Exercise requirements = Please continue the passage on timer resolution and clock() accuracy, picking up after its last sentence.

Document segment =
For QPC, you can call QueryPerformanceFrequency
to get the rate it updates at. Unless you are using time
, you will get more than 0.5s timing accuracy anyway, but clock
isn't all that accurate - quite often 10ms segments [although the apparently CLOCKS_PER_SEC
is standardized at 1 million, making the numbers APPEAR more accurate].
If you do something along these lines, you can figure out how small a gap you can measure [although at REALLY high frequency you may not be able to notice how small, e.g. timestamp counter that updates every clock-cycle, and reading it takes 20-40 clockcycles]:
time_t t, t1;
t = time();
// wait for the next "second" to tick on.
while(t == (t1 = time())) /* do nothing */ ;
clock_t old = 0;
clock_t min_diff = 1000000000;
clock_t start, end;
start = clock();
int count = 0;
while(t1 == time())
{
clock_t c = clock();
if (old != 0 && c != old)
{
count ++;
clock_t diff;
diff = c - old;
if (min_diff > diff) min_diff = diff;
}
old = c;
}
end = clock();
cout << "Clock changed " << count << " times" << endl;
cout << "Smallest differece " << min_diff << " ticks" << endl;
cout << "One second ~= " << end - start << " ticks" << endl;
Obviously, you can apply same principle to other time-sources.
(Not compile-tested, but hopefully not too full of typos and mistakes)
Edit:
So, if you are measuring times in the range of 10 seconds, a timer that runs at 100Hz would give you 1000 "ticks". But it could be 999 or 1001, depending on your luck and you catch it just right/wrong, so that's 2000 ppm there - then the clock input may vary too, but it's much smaller variation ~ 100ppm at most. For Linux, the the clock()
is updated at 100Hz (the actual timer that runs the OS may run at a higher frequency, but clock()
in Linux will update at 100Hz or 10ms intervals [and it only updates when the CPU is being used, so sitting 5 seconds waiting for user input is 0 time].

Information provided =
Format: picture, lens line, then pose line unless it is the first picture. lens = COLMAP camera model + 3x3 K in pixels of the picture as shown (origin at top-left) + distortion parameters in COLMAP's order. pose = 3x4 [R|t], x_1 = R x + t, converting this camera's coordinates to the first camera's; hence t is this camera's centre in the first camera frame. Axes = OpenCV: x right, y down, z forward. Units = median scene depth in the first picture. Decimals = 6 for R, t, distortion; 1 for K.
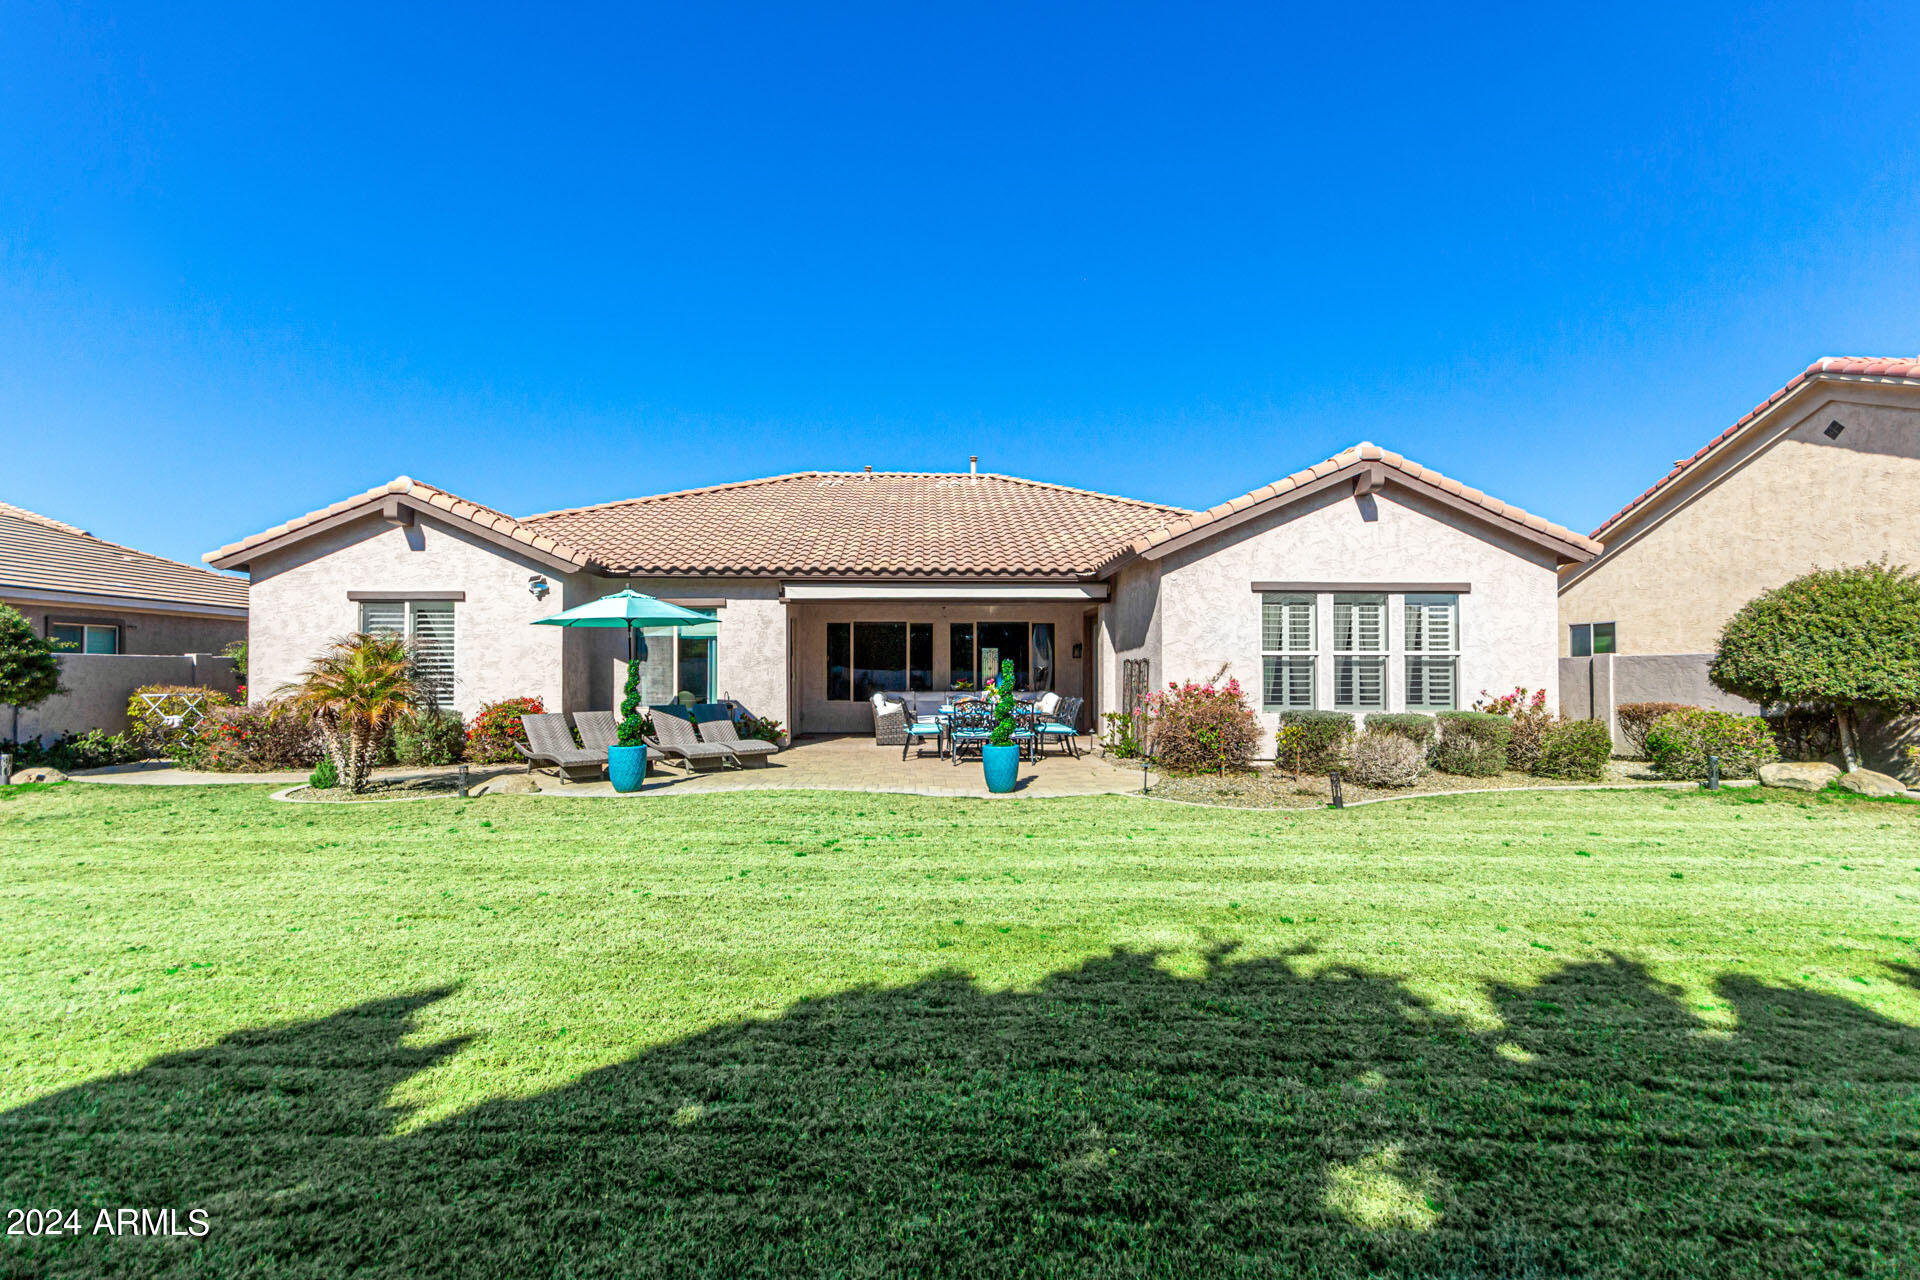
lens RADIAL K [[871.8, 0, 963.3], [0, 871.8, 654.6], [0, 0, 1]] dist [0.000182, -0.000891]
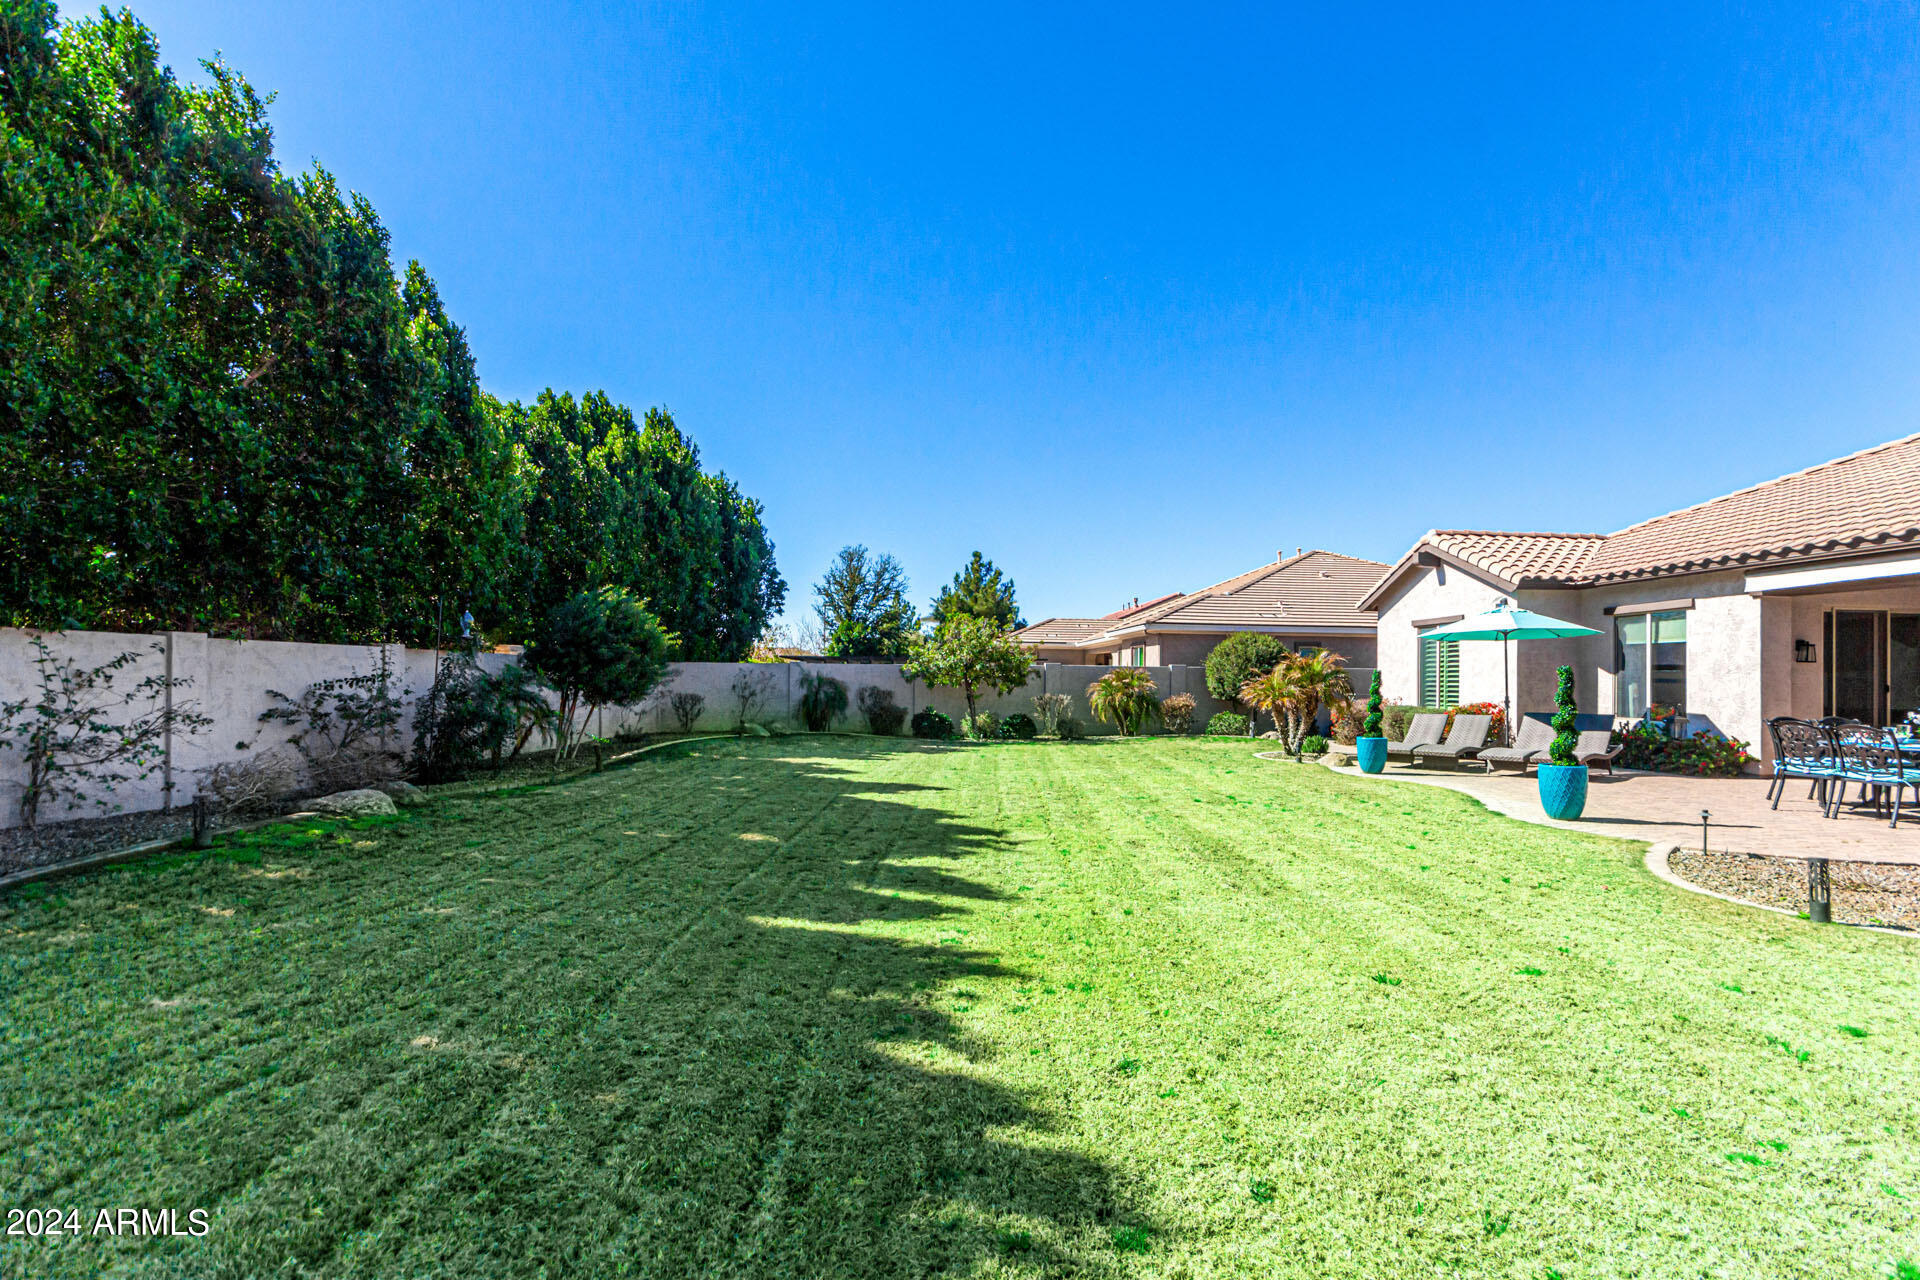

Response area =
In windows, clock()
measures the actual time, same as your wrist watch does, not just the CPU being used, so 5 seconds waiting for user input is counted as 5 seconds of time. I'm not sure how accurate it is.
The other problem that you will find is that modern systems are not very good at repeatable timing in general - no matter what you do, the OS, the CPU and the memory all conspire together to make life a misery for getting the same amount of time for two runs. CPU's these days often run with intentionally variable clock (it's allowed to drift about 0.1-0.5%) to reduce electromagnetic radiation for EMC, (electromagnetic compatibility) testing spikes that can "sneak out" of that nicely sealed computer box.
In other words, even if you can get a very standardized clock, your test results will vary up and down a bit, depending on OTHER factors that you can't do anything about...
In summary, unless you are looking for a number to fill into a form that requires you to have a ppm number for your clock accuracy, and it's a government form that you can't NOT fill that information into, I'm not entirely convinced it's very useful to know the accuracy of the timer used to measure the time itself. Because other factors will play AT LEAST as big a role.